Эти единственные на станции свидетели драмы, не сговариваясь, прочь бегут в сторону редких огней дачного поселка. Чуть поспевающая за ним, обозначенная Никоновой, все время всхлипывает. За спиной, кроме звуков ночного загорода, ничего не слышно.
С завтрашнего дня начнется их неустроенное существование: с чистого листа и без документов, удостоверяющих личность.
От главного героя:
«Прошлого уже точно не будет ни у кого, а горизонты будущего могут и не увидеться».
Как-то шел я во сне через мост – мост стеклянной надежды,
И сходя обернулся, вижу ворох одежды,
На перилах висит и валяется просто,
Будто кто-то оставил их без тела и роста.
Это были «проблемы», переросшие в «беды»,
Словно признак того, что не ждать нам победы,
Так не сразу и с горечью признаешь пораженье,
Да в глазницах пустых нет следов выраженья,
И великие дали превращаются в слепость,
А мечта в бесконечность сродни веры в нелепость,
Вот атаки не слышно, когда близится тризна,
Все слывет неизбежным – жизнь полна укоризны.

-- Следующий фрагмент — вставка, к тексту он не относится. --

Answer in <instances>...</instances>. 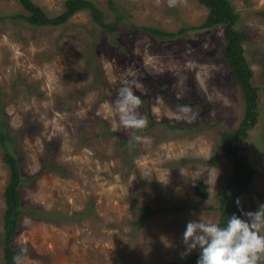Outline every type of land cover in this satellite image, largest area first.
Wrapping results in <instances>:
<instances>
[{
	"label": "rangeland",
	"instance_id": "rangeland-1",
	"mask_svg": "<svg viewBox=\"0 0 264 264\" xmlns=\"http://www.w3.org/2000/svg\"><path fill=\"white\" fill-rule=\"evenodd\" d=\"M33 1L50 17L64 10L65 0ZM93 1L113 22L110 0ZM111 1L124 16L115 34L87 11L62 27L29 26L17 0H0V118L23 179L14 244L27 249L25 264L181 263L198 253L179 255L186 222L218 221L232 168L220 135L245 108L223 26L198 28L208 9L197 0ZM229 1L258 88L257 124L235 145L255 172L241 206L255 211L264 203V0ZM125 79L148 121L139 142L111 111ZM8 178L0 147V264ZM144 207L155 213L137 225Z\"/></svg>",
	"mask_w": 264,
	"mask_h": 264
},
{
	"label": "trees",
	"instance_id": "trees-1",
	"mask_svg": "<svg viewBox=\"0 0 264 264\" xmlns=\"http://www.w3.org/2000/svg\"><path fill=\"white\" fill-rule=\"evenodd\" d=\"M19 5L25 11L22 20L29 26L34 27H62L68 23L71 17L76 13L87 11L91 21L109 34H115L119 29V24L124 21V16L120 14L117 7L110 0L108 5L115 15L114 21L104 22V15L96 6L93 0H65L64 10L53 17L48 16L44 10L33 0H17ZM200 6L208 9L207 17L200 29H209L214 26H223V39L225 40L224 56L233 76L243 93L245 104L243 118L238 127L233 132L224 131L220 135V153L222 157L231 164L232 168L228 175L226 185L218 198V221L221 226L226 223L227 216L232 213L240 214L237 208L236 199L240 198V208H242V197L249 190V185L255 172L251 167L250 159L240 154L235 148L246 140L248 133L258 121V88L253 86V71L251 70L247 59L244 56L242 44L245 36L242 31L235 28L239 19L229 0H197ZM264 16V12L260 13ZM168 36V35H164ZM91 56V55H90ZM93 58V55H92ZM87 65L93 69V79L99 78V72L94 64H91V58L87 59ZM94 66V67H93ZM5 122L0 118V147L2 149V160L8 169V182L4 189L3 198L5 210L3 213V235H2V264H13L12 256L18 254L21 247L15 246V237L18 229V218L22 213L20 185L23 182L19 164L16 157L9 150L12 139L7 130L4 129ZM207 184L200 181L195 187V193L198 197L205 199L207 197ZM42 212V211H40ZM43 213V212H42ZM154 210L144 207L139 209L138 225L142 220L153 216ZM33 216L40 215L39 211L33 210ZM45 217V215H42ZM199 253H196L181 263L165 262L163 264H196Z\"/></svg>",
	"mask_w": 264,
	"mask_h": 264
},
{
	"label": "clouds",
	"instance_id": "clouds-1",
	"mask_svg": "<svg viewBox=\"0 0 264 264\" xmlns=\"http://www.w3.org/2000/svg\"><path fill=\"white\" fill-rule=\"evenodd\" d=\"M133 81L125 79L112 102L111 111L117 117L118 125L133 130L132 141H142L136 130L147 126V118L138 110L140 98L134 94ZM239 215L227 216L226 223L193 219L186 222L181 234L184 248L179 253L183 259L193 250L199 255L196 264H264V203L255 211L240 208V198L236 199ZM27 249L21 247L12 256L13 264H25Z\"/></svg>",
	"mask_w": 264,
	"mask_h": 264
}]
</instances>
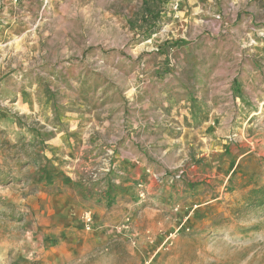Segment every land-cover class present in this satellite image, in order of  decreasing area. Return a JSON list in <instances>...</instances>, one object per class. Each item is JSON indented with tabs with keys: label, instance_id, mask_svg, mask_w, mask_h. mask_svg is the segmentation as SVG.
<instances>
[{
	"label": "rangeland",
	"instance_id": "obj_1",
	"mask_svg": "<svg viewBox=\"0 0 264 264\" xmlns=\"http://www.w3.org/2000/svg\"><path fill=\"white\" fill-rule=\"evenodd\" d=\"M152 1L0 0V264H264V0Z\"/></svg>",
	"mask_w": 264,
	"mask_h": 264
},
{
	"label": "trees",
	"instance_id": "obj_2",
	"mask_svg": "<svg viewBox=\"0 0 264 264\" xmlns=\"http://www.w3.org/2000/svg\"><path fill=\"white\" fill-rule=\"evenodd\" d=\"M157 4L152 0H142L141 9V22L142 27L153 21L155 16L157 17ZM155 17V18H156ZM245 200L250 205L263 206L264 207V184L258 188L251 189L247 192Z\"/></svg>",
	"mask_w": 264,
	"mask_h": 264
},
{
	"label": "built area",
	"instance_id": "obj_3",
	"mask_svg": "<svg viewBox=\"0 0 264 264\" xmlns=\"http://www.w3.org/2000/svg\"><path fill=\"white\" fill-rule=\"evenodd\" d=\"M141 194V193H140ZM83 220H84V225H85V228L87 229V230H89L90 229V227H91V218L89 217V216H86V217H83Z\"/></svg>",
	"mask_w": 264,
	"mask_h": 264
}]
</instances>
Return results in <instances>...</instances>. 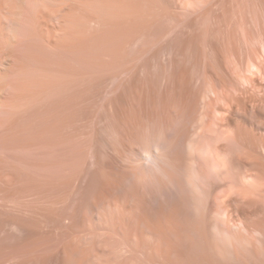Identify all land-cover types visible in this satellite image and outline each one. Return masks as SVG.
<instances>
[{
    "label": "rangeland",
    "instance_id": "obj_1",
    "mask_svg": "<svg viewBox=\"0 0 264 264\" xmlns=\"http://www.w3.org/2000/svg\"><path fill=\"white\" fill-rule=\"evenodd\" d=\"M0 264H264V0H0Z\"/></svg>",
    "mask_w": 264,
    "mask_h": 264
}]
</instances>
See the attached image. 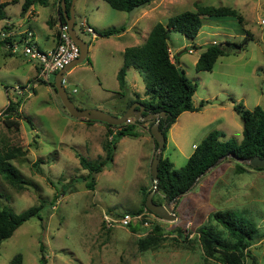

Когда в очередной раз Светка разворачивается к нему лицом, Жека нежно трогает ее за узкое запястье:
– Сердце?
Та резко открывает набрякшие веки, тихо роняет:
– Что-то теснит в груди.
У нее чудесные зубы.
– Может валидол дать?
– Лучше бы выпить поднес.
Он заученно сердит:
– Завела, дура, про политуру.
– Тогда и не буди, – теперь она лежит к нему спиной.
Продолжает что-то ворчать. Евгению кажется, что он любит эту даму. Так про себя он называет ее: здесь, конечно, немалая доля скепсиса, но не по отношению к ней, а больше к себе, точнее к своему сегодняшнему положению.
Незряче смотрит в потолок нынешнего жилища. Слышно, как за железной дверью на ветру скрипит уличный фонарь. Рот полон полынной слюны. Опершись на локоть, сплевывает горечь. Вспоминает… Память нехронологично вырывает куски из его прошлого. Они были цветными и черно-белыми, со своей гаммой запахов и переживаний.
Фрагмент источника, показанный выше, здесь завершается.